TEXT EXTRACT:
====

This article explores our preparations and strategic initiatives during major sports events, focusing on how we ensure peak performance and customer satisfaction. We will discuss the meticulous planning behind our technical operations, highlight key initiatives such as optimising platform performance and decoupling cashout options, and share insights from our teams on managing high-demand periods of the Spring Racing season, that includes Cheltenham and Grand National.
Why Event Readiness and Strategic Initiatives Matter
In the dynamic landscape of technical operations, preparing for major events is essential to ensure our systems operate flawlessly under high demand. Months before events like Cheltenham and the Grand National, our technical teams meticulously analyse past metrics to identify areas for improvement and optimise our platform's performance.

====

SUPPLIED MATERIAL:

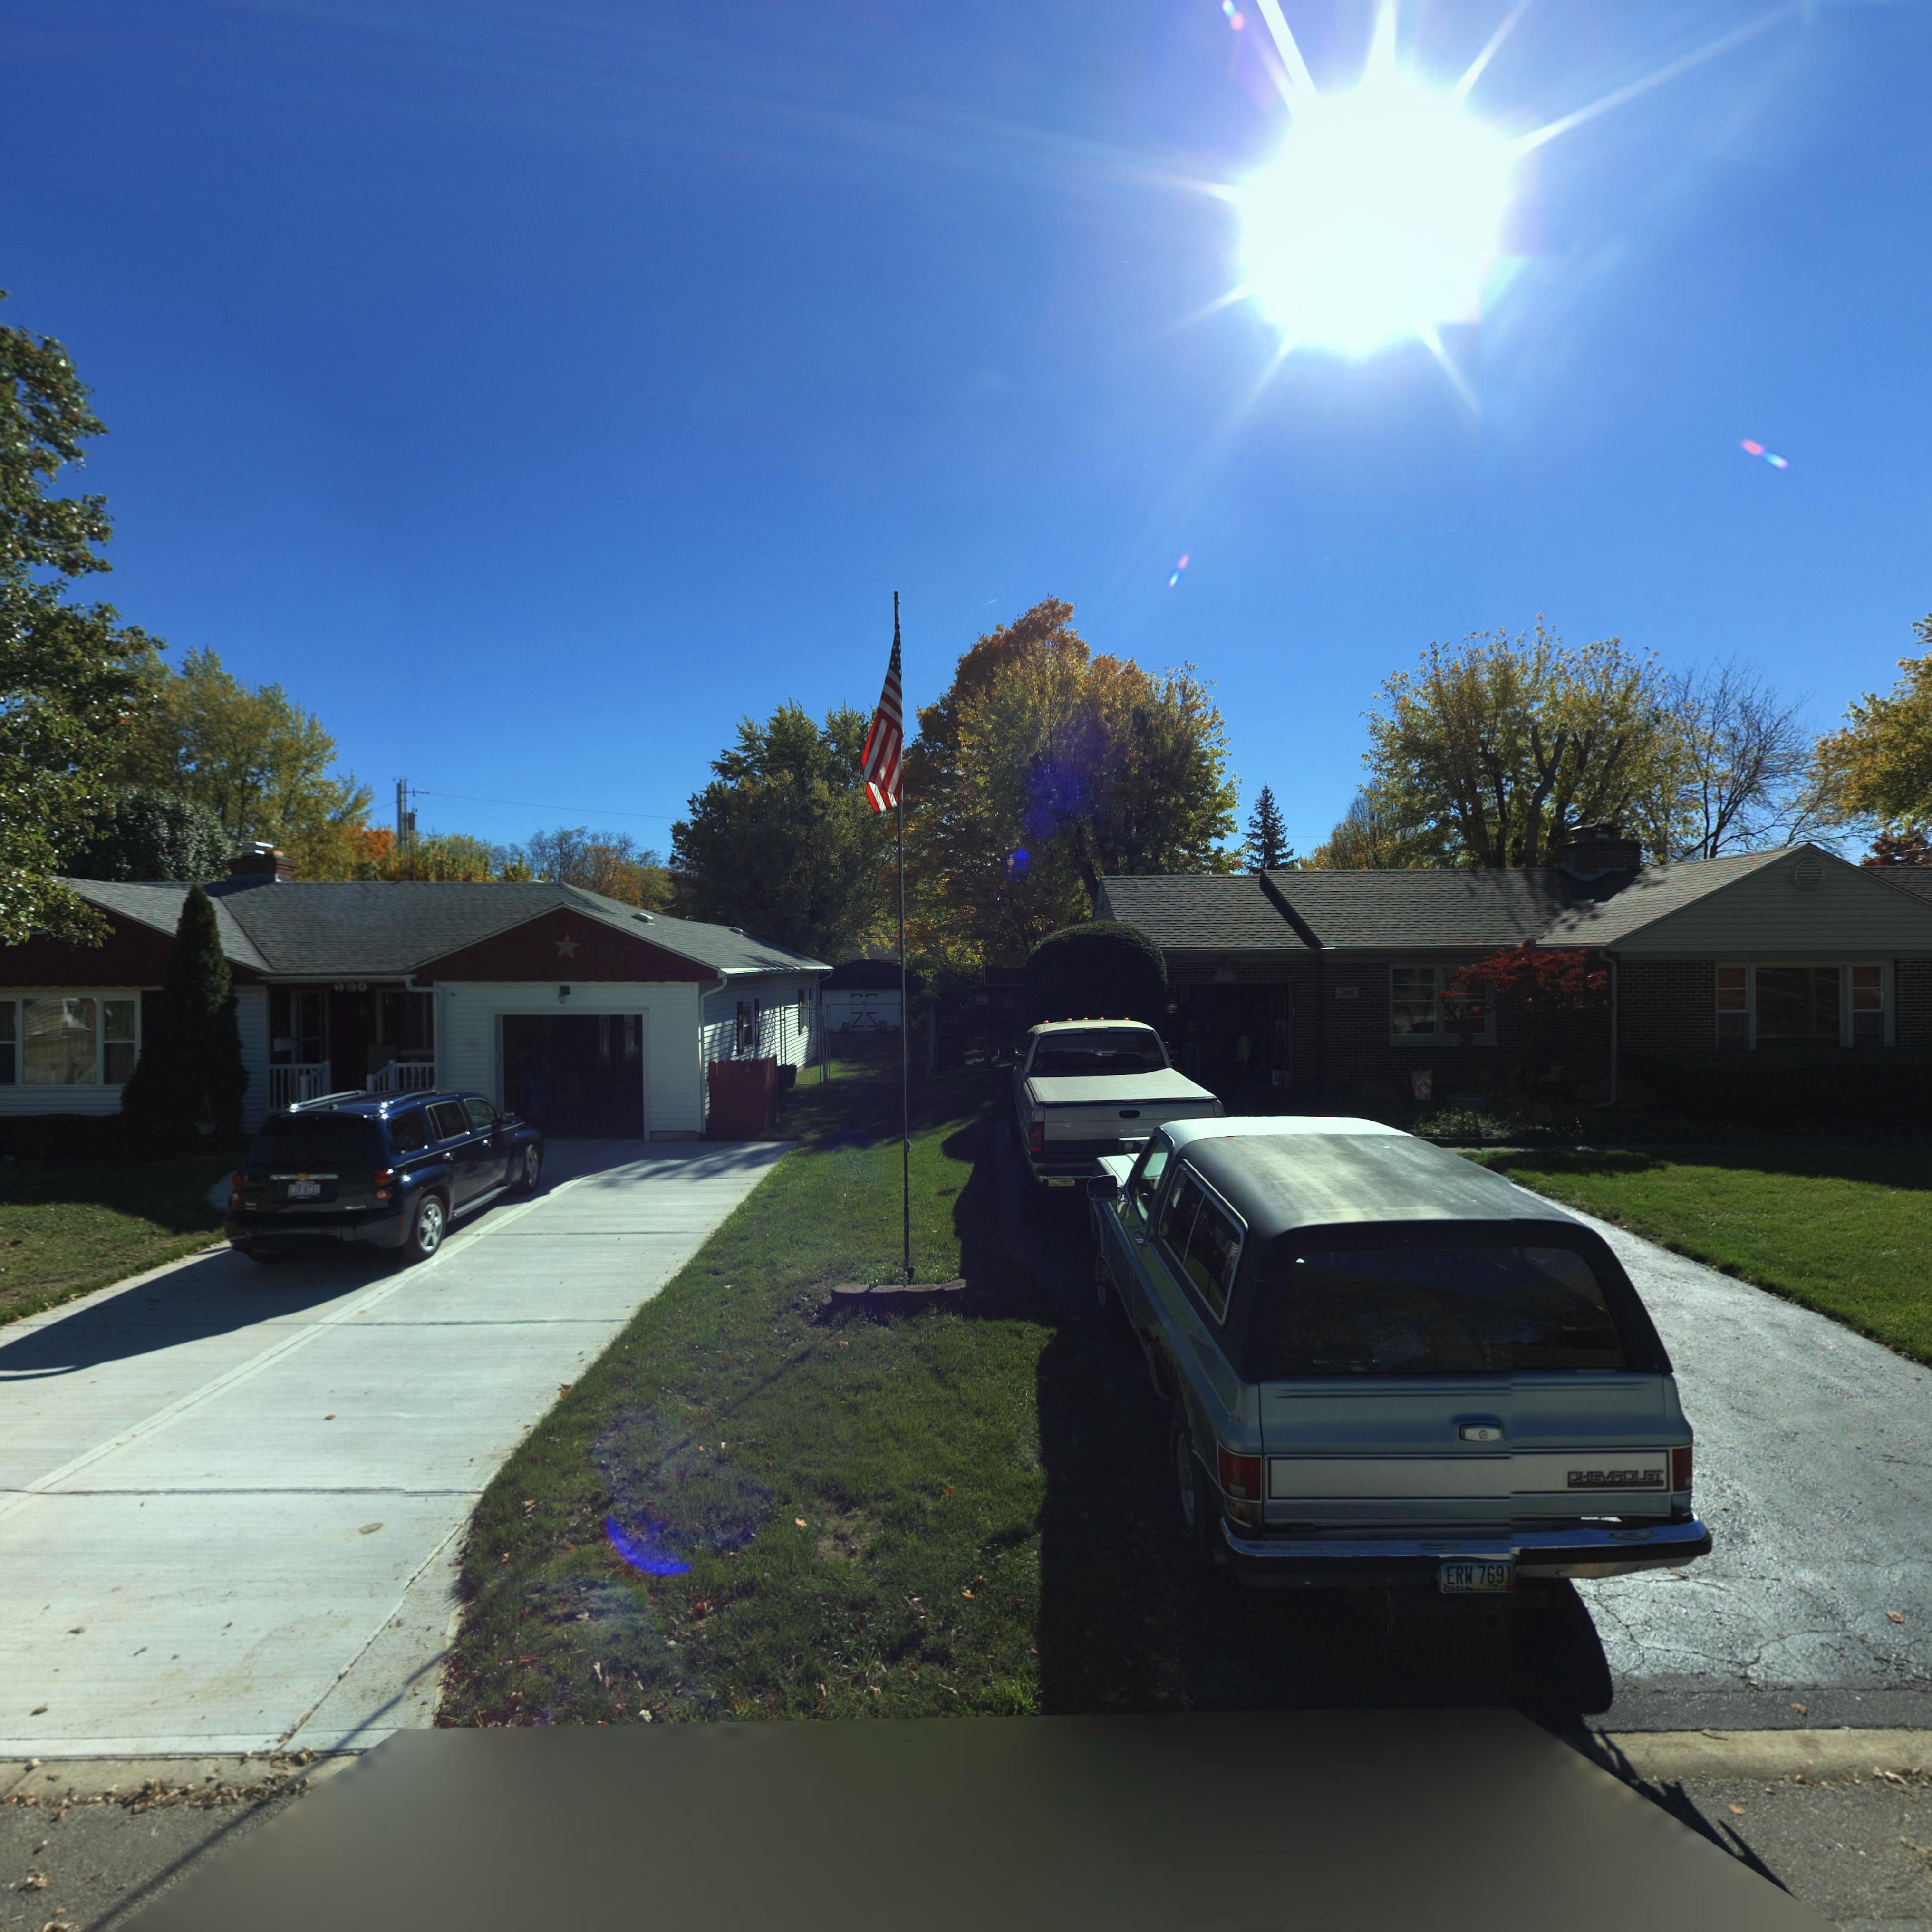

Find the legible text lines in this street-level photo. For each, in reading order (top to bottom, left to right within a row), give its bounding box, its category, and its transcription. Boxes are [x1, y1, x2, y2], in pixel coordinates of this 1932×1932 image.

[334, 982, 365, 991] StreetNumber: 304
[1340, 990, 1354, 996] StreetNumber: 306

====

WRITTEN REQUEST: Could you continue the article on technical readiness for major racing events, picking up after its final sentence? The listing comes from a separate source.

OUTPUT:
One significant initiative was the decoupling of cashout features from the Bet Reporting Flow during peak sports events. This decision aimed to streamline our architecture, reduce infrastructure costs, and enhance cashout success rates. By evaluating the impact of these changes during critical events, we aimed to achieve efficiency and improve customer satisfaction.
Throughout these preparations, our teams work in war rooms, actively monitoring platform performance and swiftly addressing any issues. This proactive approach not only ensures smooth event operations but also highlights our commitment to delivering exceptional technical solutions that meet the rigorous demands of our industry.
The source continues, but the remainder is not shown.